Study evaluates new device aimed at reducing post-prostatectomy incontinence in men

GLENDALE – Abrazo Arrowhead Campus (AAC) has enrolled its first patient in the ARID II pivotal study evaluating the Voro® Urologic Scaffold, an investigational implantable device designed to help men regain urinary control following prostate removal surgery. Abrazo Arrowhead is one of only two hospitals in the Region selected to participate in the study.

Dr. Jeffrey A. Stern is leading the study along with Dr. Justin Campagna and Dr. Chandan Kundavaram, all urologists with Academic Urology & Urogynecology of Arizona.   

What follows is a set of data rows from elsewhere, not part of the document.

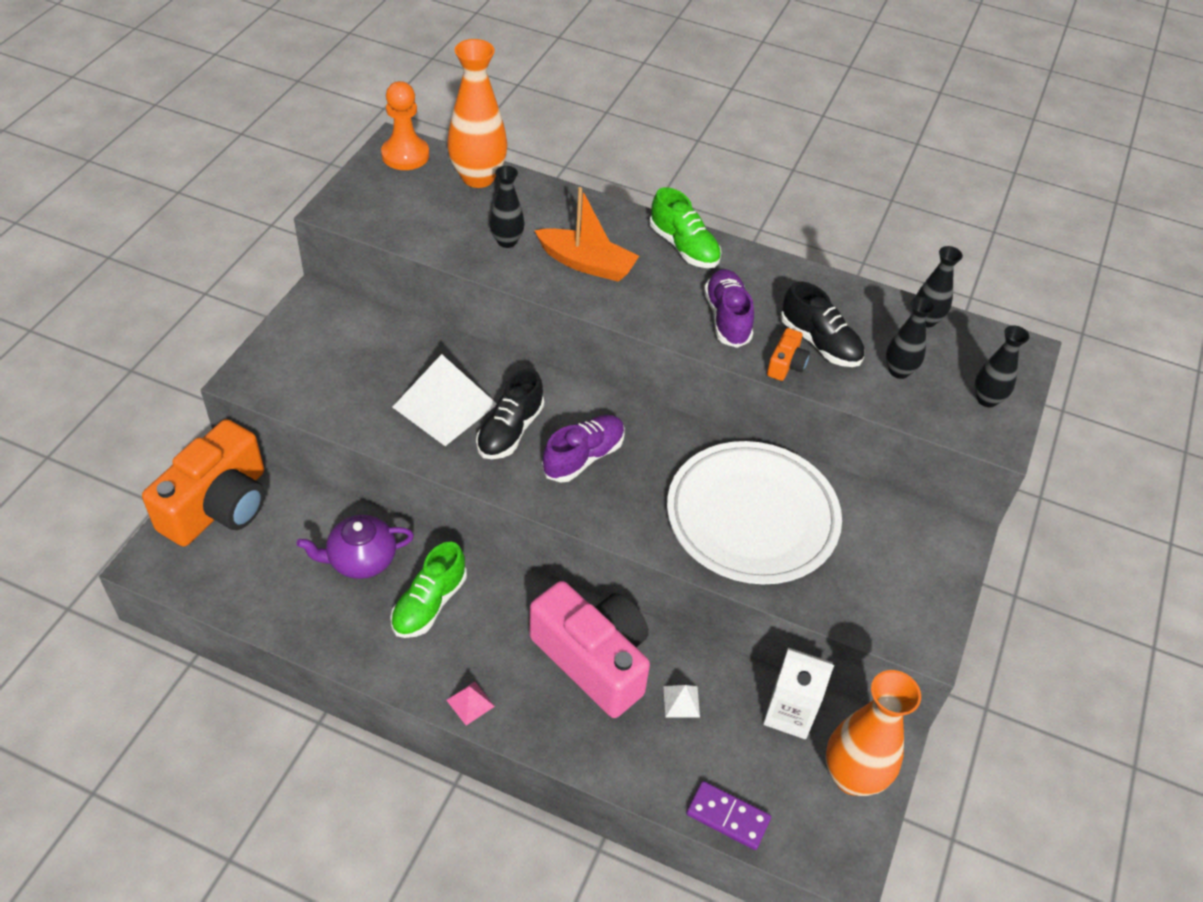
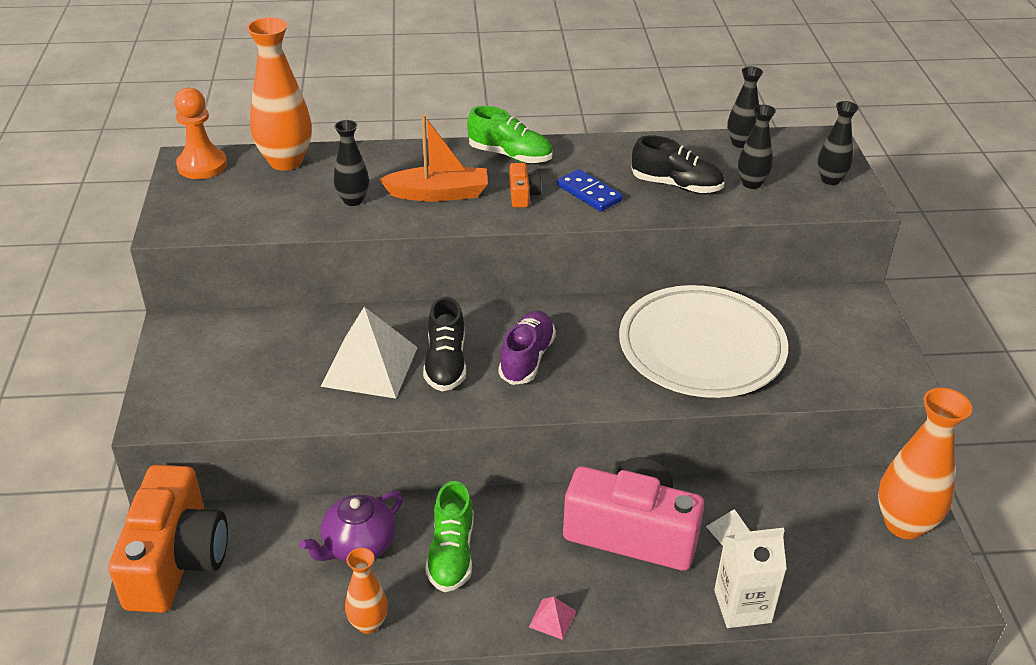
camera: 25 degrees left, 10 degrees down
purple domino [686,781,771,850] -> none
purple shoe [704,269,754,348] -> blue domino [557,169,623,212]
white carton [763,648,834,739] -> white carton moved to [714,528,787,628]
orange camera [767,328,810,381] -> orange camera moved to [510,163,542,208]
none -> orange vase [345,548,388,634]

Developed by Levee Medical®, the Voro Urologic Scaffold is implanted during prostatectomy and designed to provide mechanical support to the urinary sphincter — the muscle responsible for bladder control.

“Post-operative incontinence is one of the most difficult challenges patients face after prostate surgery,” said Dr. Stern. “This is a very important study exploring a promising solution that may help men recover urinary control more quickly and reduce reliance on pads or other protective garments, which can be life changing.”

The device is made from resorbable material like surgical sutures and provides structural support for up to nine months before dissolving. The goal is to support long-term urinary function without requiring a permanent implant.

The study will enroll approximately 266 participants, confirmed to have prostate cancer then screened to meet study criteria, at up to 30 medical centers across the United States, including AAC.

Participants are randomly assigned to either receive the investigational device or undergo standard surgical care. Patients are then followed for up to two years to evaluate safety and effectiveness outcomes.

Urinary incontinence remains a common complication following prostate removal. Studies show up to two-thirds of men report ongoing leakage six months after surgery, and nearly one-third continue to experience symptoms one-year post-procedure.

“We are proud to be involved in this study, because this scaffold is intended to address a major challenge of prostate surgery, both during the initial period of healing and beyond, hopefully improving comfort and quality of life for our patients,” said Dr. Justin Campagna.